## Exercise aim
Update the records below, replacing each occurrence of "Zoom" with "Google Meet" and leaving every other character unchanged.

## Material for this task
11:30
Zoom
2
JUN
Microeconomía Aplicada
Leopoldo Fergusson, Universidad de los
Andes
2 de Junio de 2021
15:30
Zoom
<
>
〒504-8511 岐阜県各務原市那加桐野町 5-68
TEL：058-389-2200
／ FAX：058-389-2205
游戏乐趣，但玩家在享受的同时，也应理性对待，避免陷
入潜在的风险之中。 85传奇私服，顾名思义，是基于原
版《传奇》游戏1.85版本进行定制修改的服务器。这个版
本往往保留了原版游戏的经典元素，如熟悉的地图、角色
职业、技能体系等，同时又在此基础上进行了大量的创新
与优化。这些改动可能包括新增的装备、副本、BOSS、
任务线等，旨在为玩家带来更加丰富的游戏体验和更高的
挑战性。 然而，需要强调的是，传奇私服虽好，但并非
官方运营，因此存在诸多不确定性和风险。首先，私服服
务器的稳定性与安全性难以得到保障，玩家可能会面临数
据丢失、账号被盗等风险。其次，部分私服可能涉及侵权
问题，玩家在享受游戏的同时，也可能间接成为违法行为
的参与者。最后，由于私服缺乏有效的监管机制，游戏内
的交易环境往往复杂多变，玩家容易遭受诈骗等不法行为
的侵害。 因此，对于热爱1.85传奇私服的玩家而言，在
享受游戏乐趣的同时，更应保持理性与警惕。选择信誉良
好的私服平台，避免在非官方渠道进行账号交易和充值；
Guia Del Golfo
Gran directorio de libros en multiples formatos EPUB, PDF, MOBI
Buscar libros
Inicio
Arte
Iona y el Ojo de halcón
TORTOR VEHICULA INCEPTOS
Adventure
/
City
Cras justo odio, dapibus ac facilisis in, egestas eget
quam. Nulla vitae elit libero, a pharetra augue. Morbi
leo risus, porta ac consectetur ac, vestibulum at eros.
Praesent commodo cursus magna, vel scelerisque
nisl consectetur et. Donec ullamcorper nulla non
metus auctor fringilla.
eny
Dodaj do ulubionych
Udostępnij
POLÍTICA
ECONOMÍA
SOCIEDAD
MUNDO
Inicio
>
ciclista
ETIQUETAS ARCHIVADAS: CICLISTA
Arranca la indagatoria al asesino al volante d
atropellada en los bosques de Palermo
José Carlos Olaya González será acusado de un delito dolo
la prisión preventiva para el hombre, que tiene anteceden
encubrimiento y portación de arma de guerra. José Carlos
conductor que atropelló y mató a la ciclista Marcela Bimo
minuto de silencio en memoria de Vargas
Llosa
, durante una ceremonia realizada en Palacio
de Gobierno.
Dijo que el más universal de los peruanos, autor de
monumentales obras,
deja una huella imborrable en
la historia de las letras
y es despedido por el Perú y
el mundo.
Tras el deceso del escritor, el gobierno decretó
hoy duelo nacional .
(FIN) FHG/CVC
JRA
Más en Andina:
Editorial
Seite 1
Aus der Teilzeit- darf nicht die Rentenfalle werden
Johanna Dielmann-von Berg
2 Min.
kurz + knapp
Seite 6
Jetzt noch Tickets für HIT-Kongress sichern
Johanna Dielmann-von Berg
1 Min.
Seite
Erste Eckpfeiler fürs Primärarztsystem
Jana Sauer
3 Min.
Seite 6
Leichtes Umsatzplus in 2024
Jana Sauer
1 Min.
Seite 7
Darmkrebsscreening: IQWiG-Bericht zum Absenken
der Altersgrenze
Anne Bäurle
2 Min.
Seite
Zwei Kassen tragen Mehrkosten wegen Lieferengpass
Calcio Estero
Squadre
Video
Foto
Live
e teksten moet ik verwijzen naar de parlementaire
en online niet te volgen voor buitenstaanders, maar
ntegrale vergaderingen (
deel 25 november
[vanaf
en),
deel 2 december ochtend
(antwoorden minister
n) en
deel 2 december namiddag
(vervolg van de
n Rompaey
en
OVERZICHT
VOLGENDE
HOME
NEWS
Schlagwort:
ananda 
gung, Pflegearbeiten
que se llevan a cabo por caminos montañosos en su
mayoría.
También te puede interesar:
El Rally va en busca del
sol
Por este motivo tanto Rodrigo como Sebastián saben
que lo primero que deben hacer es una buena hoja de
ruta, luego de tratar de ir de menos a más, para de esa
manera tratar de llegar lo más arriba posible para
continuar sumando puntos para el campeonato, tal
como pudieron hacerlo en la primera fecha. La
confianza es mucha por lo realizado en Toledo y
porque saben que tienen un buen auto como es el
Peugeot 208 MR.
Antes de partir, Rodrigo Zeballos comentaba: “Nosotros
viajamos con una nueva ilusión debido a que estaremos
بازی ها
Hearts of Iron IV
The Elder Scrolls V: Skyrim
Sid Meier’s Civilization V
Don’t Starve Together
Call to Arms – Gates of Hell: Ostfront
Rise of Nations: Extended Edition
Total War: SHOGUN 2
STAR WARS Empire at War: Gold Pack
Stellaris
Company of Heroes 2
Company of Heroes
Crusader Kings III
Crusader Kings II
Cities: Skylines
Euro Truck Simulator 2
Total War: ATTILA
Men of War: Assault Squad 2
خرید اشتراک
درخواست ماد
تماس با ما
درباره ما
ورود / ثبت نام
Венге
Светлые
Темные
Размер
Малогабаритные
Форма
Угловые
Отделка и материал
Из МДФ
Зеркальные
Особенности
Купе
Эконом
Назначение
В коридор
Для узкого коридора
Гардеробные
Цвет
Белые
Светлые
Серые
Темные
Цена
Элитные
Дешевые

## Answer area
11:30
Google Meet
2
JUN
Microeconomía Aplicada
Leopoldo Fergusson, Universidad de los
Andes
2 de Junio de 2021
15:30
Google Meet
<
>
〒504-8511 岐阜県各務原市那加桐野町 5-68
TEL：058-389-2200
／ FAX：058-389-2205
游戏乐趣，但玩家在享受的同时，也应理性对待，避免陷
入潜在的风险之中。 85传奇私服，顾名思义，是基于原
版《传奇》游戏1.85版本进行定制修改的服务器。这个版
本往往保留了原版游戏的经典元素，如熟悉的地图、角色
职业、技能体系等，同时又在此基础上进行了大量的创新
与优化。这些改动可能包括新增的装备、副本、BOSS、
任务线等，旨在为玩家带来更加丰富的游戏体验和更高的
挑战性。 然而，需要强调的是，传奇私服虽好，但并非
官方运营，因此存在诸多不确定性和风险。首先，私服服
务器的稳定性与安全性难以得到保障，玩家可能会面临数
据丢失、账号被盗等风险。其次，部分私服可能涉及侵权
问题，玩家在享受游戏的同时，也可能间接成为违法行为
的参与者。最后，由于私服缺乏有效的监管机制，游戏内
的交易环境往往复杂多变，玩家容易遭受诈骗等不法行为
的侵害。 因此，对于热爱1.85传奇私服的玩家而言，在
享受游戏乐趣的同时，更应保持理性与警惕。选择信誉良
好的私服平台，避免在非官方渠道进行账号交易和充值；
Guia Del Golfo
Gran directorio de libros en multiples formatos EPUB, PDF, MOBI
Buscar libros
Inicio
Arte
Iona y el Ojo de halcón
TORTOR VEHICULA INCEPTOS
Adventure
/
City
Cras justo odio, dapibus ac facilisis in, egestas eget
quam. Nulla vitae elit libero, a pharetra augue. Morbi
leo risus, porta ac consectetur ac, vestibulum at eros.
Praesent commodo cursus magna, vel scelerisque
nisl consectetur et. Donec ullamcorper nulla non
metus auctor fringilla.
eny
Dodaj do ulubionych
Udostępnij
POLÍTICA
ECONOMÍA
SOCIEDAD
MUNDO
Inicio
>
ciclista
ETIQUETAS ARCHIVADAS: CICLISTA
Arranca la indagatoria al asesino al volante d
atropellada en los bosques de Palermo
José Carlos Olaya González será acusado de un delito dolo
la prisión preventiva para el hombre, que tiene anteceden
encubrimiento y portación de arma de guerra. José Carlos
conductor que atropelló y mató a la ciclista Marcela Bimo
minuto de silencio en memoria de Vargas
Llosa
, durante una ceremonia realizada en Palacio
de Gobierno.
Dijo que el más universal de los peruanos, autor de
monumentales obras,
deja una huella imborrable en
la historia de las letras
y es despedido por el Perú y
el mundo.
Tras el deceso del escritor, el gobierno decretó
hoy duelo nacional .
(FIN) FHG/CVC
JRA
Más en Andina:
Editorial
Seite 1
Aus der Teilzeit- darf nicht die Rentenfalle werden
Johanna Dielmann-von Berg
2 Min.
kurz + knapp
Seite 6
Jetzt noch Tickets für HIT-Kongress sichern
Johanna Dielmann-von Berg
1 Min.
Seite
Erste Eckpfeiler fürs Primärarztsystem
Jana Sauer
3 Min.
Seite 6
Leichtes Umsatzplus in 2024
Jana Sauer
1 Min.
Seite 7
Darmkrebsscreening: IQWiG-Bericht zum Absenken
der Altersgrenze
Anne Bäurle
2 Min.
Seite
Zwei Kassen tragen Mehrkosten wegen Lieferengpass
Calcio Estero
Squadre
Video
Foto
Live
e teksten moet ik verwijzen naar de parlementaire
en online niet te volgen voor buitenstaanders, maar
ntegrale vergaderingen (
deel 25 november
[vanaf
en),
deel 2 december ochtend
(antwoorden minister
n) en
deel 2 december namiddag
(vervolg van de
n Rompaey
en
OVERZICHT
VOLGENDE
HOME
NEWS
Schlagwort:
ananda 
gung, Pflegearbeiten
que se llevan a cabo por caminos montañosos en su
mayoría.
También te puede interesar:
El Rally va en busca del
sol
Por este motivo tanto Rodrigo como Sebastián saben
que lo primero que deben hacer es una buena hoja de
ruta, luego de tratar de ir de menos a más, para de esa
manera tratar de llegar lo más arriba posible para
continuar sumando puntos para el campeonato, tal
como pudieron hacerlo en la primera fecha. La
confianza es mucha por lo realizado en Toledo y
porque saben que tienen un buen auto como es el
Peugeot 208 MR.
Antes de partir, Rodrigo Zeballos comentaba: “Nosotros
viajamos con una nueva ilusión debido a que estaremos
بازی ها
Hearts of Iron IV
The Elder Scrolls V: Skyrim
Sid Meier’s Civilization V
Don’t Starve Together
Call to Arms – Gates of Hell: Ostfront
Rise of Nations: Extended Edition
Total War: SHOGUN 2
STAR WARS Empire at War: Gold Pack
Stellaris
Company of Heroes 2
Company of Heroes
Crusader Kings III
Crusader Kings II
Cities: Skylines
Euro Truck Simulator 2
Total War: ATTILA
Men of War: Assault Squad 2
خرید اشتراک
درخواست ماد
تماس با ما
درباره ما
ورود / ثبت نام
Венге
Светлые
Темные
Размер
Малогабаритные
Форма
Угловые
Отделка и материал
Из МДФ
Зеркальные
Особенности
Купе
Эконом
Назначение
В коридор
Для узкого коридора
Гардеробные
Цвет
Белые
Светлые
Серые
Темные
Цена
Элитные
Дешевые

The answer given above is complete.